The following routes are operated:
- Winsen (Luhe)–Niedermarschacht (with bus connexions to the Geesthacht Railway Society)
- Winsen (Luhe)–Salzhausen–Hützel
- Lüneburg–Bleckede (–Waldfrieden)
- Lüneburg Süd–Amelinghausen–Hützel (some run to Soltau)
- Celle–Hankensbüttel–Wittingen
- Celle–Beckedorf–Hermannsburg–Müden (Örtze)
- Walsrode–Bomlitz
- Walsrode–Altenboitzen

In cooperation with other societies the AVL's rolling stock is used for special trains on other lines. They appear regularly in the Hamburg region.

== Rolling stock ==

The AVL's rolling stock is used in various combinations. The Heide Express trains are mainly hauled by the V46-01 (from Lüneburg) or the DL 0601 (from Winsen) using train rakes composed of Umbauwagen and platform coaches, or they just use the GDT 0518 railbus.

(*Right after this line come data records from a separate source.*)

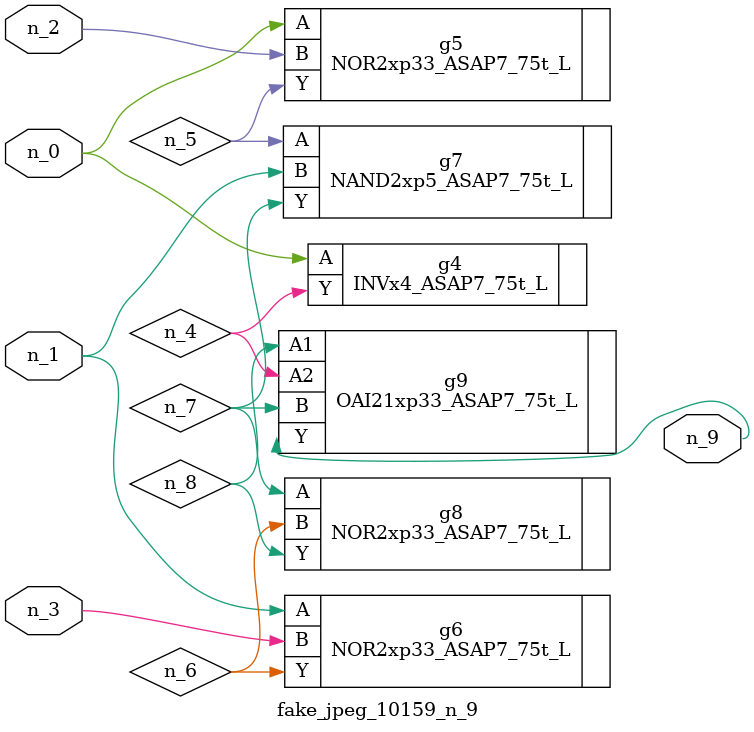
<source format=v>
module fake_jpeg_10159_n_9 (n_0, n_3, n_2, n_1, n_9);

input n_0;
input n_3;
input n_2;
input n_1;

output n_9;

wire n_4;
wire n_8;
wire n_6;
wire n_5;
wire n_7;

INVx4_ASAP7_75t_L g4 ( 
.A(n_0),
.Y(n_4)
);

NOR2xp33_ASAP7_75t_L g5 ( 
.A(n_0),
.B(n_2),
.Y(n_5)
);

NOR2xp33_ASAP7_75t_L g6 ( 
.A(n_1),
.B(n_3),
.Y(n_6)
);

NAND2xp5_ASAP7_75t_L g7 ( 
.A(n_5),
.B(n_1),
.Y(n_7)
);

NOR2xp33_ASAP7_75t_L g8 ( 
.A(n_7),
.B(n_6),
.Y(n_8)
);

OAI21xp33_ASAP7_75t_L g9 ( 
.A1(n_8),
.A2(n_4),
.B(n_7),
.Y(n_9)
);


endmodule
</source>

=== Locomotives and railbuses ===

| Vehicle | Operating number | Class | Remarks |
|---|---|---|---|
| Locomotor (Kleinlok) | 1 | Deutz LM216R | Monument |
| Locomotor (Kleinlok) | 2 | Deutz KS55 B | Shunter |
| Diesel locomotive | 5 | LHB S200 | in storage |
| Line locomotive | V 46-01 | MaK 600 D |  |
| Line locomotive | D.L. 00601 | WR 200 B |  |
| Railbus | DT 0504 | Diesel railbus (Gotha) |  |
| Railbus | GDT 0515 | MaK GDT | Used to provide spare-parts |
| Railbus | GDT 0518 | MaK GDT |  |

=== Passenger coaches ===

| Coach | Operating number | Class |
|---|---|---|
| Passenger coach Amelinghausen | 0002 | B3yg |
| Passenger coach Lüneburg | 0003 | B3yg |
| Passenger coach Bleckede | 0004 | B3yg |
| Buffet car Egestorf | 0005 | BR3yg |
| Passenger coach Scharnebeck | 0006 | B3yg |
| Passenger coach | 0011 | Ci (Donnerbüchse) |
| Buffet car | 0012 | CRi (Donnerbüchse) |
| Passenger coach Winsen / Luhe | 0016 | AB3yg |
| Dining car | 0200 | WRge |
| Passenger coach | 0021 | Ci (Donnerbüchse) |
| Passenger coach | 0022 | Ci (Donnerbüchse) |
| Passenger coach | 0023 | Ci (Donnerbüchse) |
| Passenger coach | 0034 | B3yg |
| Business car | 0115 | Pw4ü-30 |
| Railbus trailer | 0304 | ------ |
| Business car | 1990 | Bpw 4 |

=== Goods wagons and special wagons ===

| Wagon | Operating number | Type |
|---|---|---|
| Workshop wagon | 0109 | Post-mr/a |
| Luggage van | 0110 | Pw |
| Luggage van | 0115 | ----- |
| Luggage van | 0125 | Pwgs |
| Luggage van | 0138 | OHE Pwi |
| Covered goods wagon | 1007 | Gls 205 |
| Tank wagon | 1013 | Z |
| Covered goods wagon | 1017 | Glmns |
| Covered goods wagon | 1018 | Ghs |
| Tank wagon | 1019 | Z |
| Goods wagon | 1029 | G |
| Flat wagon | 1150 | X |
| Flat wagon | 1151 | X |
| Covered goods wagon | 1054 | G |
| Covered goods wagon | 1168 | G |
| Flat wagon | 1171 | X |
| Flat wagon | 1173 | X |
| Stake wagon | 1169 | Rklmm |

Some services also use locomotives owned by the East Hanoverian Railways. This is especially the case for trips in the Celle area.